XML should never be built by string concatenation. It should always be constructed using an XML serializer. This ensures that the XML content sent to the browser is parseable and does not contain XML injection. For more information, please see the Web Service Security Cheat Sheet.
4/5 - Cryptography
Data in transit
Unless the public information is completely read-only, the use of TLS should be mandated, particularly where credentials, updates, deletions, and any value transactions are performed. The overhead of TLS is negligible on modern hardware, with a minor latency increase that is more than compensated by safety for the end user.
Consider the use of mutually authenticated client-side certificates to provide additional protection for highly privileged web services.
Data in storage
Leading practices are recommended as per any web application when it comes to correctly handling stored sensitive or regulated data. For more information, please see OWASP Top 10 2010 - A7 Insecure Cryptographic Storage.
In addition to HTTPS/TLS, JSON Web Token (JWT) is an open standard (RFC 7519) that defines a compact and self-contained way for securely transmitting information between parties as a JSON object.
JWT can not only be used to ensure the message integrity but also authentication of both message sender/receiver.

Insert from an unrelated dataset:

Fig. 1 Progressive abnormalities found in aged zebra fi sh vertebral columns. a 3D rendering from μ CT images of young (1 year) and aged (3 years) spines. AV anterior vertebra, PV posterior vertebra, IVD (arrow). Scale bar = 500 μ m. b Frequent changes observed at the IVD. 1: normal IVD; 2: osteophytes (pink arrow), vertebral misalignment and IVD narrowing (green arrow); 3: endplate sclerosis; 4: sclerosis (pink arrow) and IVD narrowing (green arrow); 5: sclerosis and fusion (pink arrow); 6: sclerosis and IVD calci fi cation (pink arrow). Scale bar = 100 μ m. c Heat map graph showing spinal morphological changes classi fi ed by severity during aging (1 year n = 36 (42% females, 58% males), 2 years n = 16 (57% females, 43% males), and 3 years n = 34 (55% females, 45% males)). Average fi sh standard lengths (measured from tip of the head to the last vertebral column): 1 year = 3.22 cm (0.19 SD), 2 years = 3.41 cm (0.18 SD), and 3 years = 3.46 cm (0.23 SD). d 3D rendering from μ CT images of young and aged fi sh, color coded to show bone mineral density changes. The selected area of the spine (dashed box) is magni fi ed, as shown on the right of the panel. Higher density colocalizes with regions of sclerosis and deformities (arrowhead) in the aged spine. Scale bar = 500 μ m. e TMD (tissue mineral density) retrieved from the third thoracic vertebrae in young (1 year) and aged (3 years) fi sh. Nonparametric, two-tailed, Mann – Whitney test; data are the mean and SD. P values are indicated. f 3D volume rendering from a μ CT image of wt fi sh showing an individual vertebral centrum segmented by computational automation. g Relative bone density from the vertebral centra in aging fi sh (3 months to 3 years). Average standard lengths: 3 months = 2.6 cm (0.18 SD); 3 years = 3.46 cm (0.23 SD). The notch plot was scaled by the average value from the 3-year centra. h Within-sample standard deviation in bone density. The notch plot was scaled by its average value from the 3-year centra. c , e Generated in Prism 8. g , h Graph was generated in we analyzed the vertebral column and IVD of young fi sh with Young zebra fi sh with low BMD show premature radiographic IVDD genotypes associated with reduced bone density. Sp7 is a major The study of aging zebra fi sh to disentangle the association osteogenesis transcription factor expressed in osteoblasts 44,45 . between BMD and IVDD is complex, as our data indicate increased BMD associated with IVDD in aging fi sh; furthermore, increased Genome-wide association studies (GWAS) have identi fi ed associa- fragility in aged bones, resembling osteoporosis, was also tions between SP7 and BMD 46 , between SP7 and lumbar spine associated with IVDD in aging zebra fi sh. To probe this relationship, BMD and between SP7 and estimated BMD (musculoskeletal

The JWT includes the digital signature hash value of the message body to ensure the message integrity during the transmition. For more information you can visit https://jwt.io/introduction/.
5/5 - HTTP Status Codes
HTTP defines status code. When design REST API, don't just use 200 for success or 404 for error.
Here are some guideline to consider for each REST API status return code. Proper error handle may help to validate the incoming requests and better identify the potential security risks.
You will also find more information in this REST API Error Codes 101 blog post.
- 200 OK - Response to a successful REST API action. The HTTP method can be GET, POST, PUT, PATCH or DELETE.
- 400 Bad Request - The request is malformed, such as message body format error.
- 401 Unauthorized - Wrong or no authencation ID/password provided.
- 403 Forbidden - It's used when the authentication succeeded but authenticated user doesn't have permission to the request resource.
- 404 Not Found - When a non-existent resource is requested.
- 405 Method Not Allowed - The error checking for unexpected HTTP method. For example, the RestAPI is expecting HTTP GET, but HTTP PUT is used.
- 429 Too Many Requests - The error is used when there may be DOS attack detected or the request is rejected due to rate limiting
401 vs 403
401 “Unauthorized” really means Unauthenticated, “You need valid credentials for me to respond to this request”.
403 “Forbidden” really means Unauthorized, “I understood your credentials, but so sorry, you’re not allowed!”
In this post I have covered the top 5 RESTful API security issues and guidelines on how to address them. Following these guidelines will result in a more secure and quality REST API service and a more developer-friendly REST API.
Some methods (for example, HEAD, GET, OPTIONS and TRACE) are defined as safe, which means they are intended only for information retrieval and should not change the state of the server.
When designing and building REST APIs you have to pay attention to security aspects.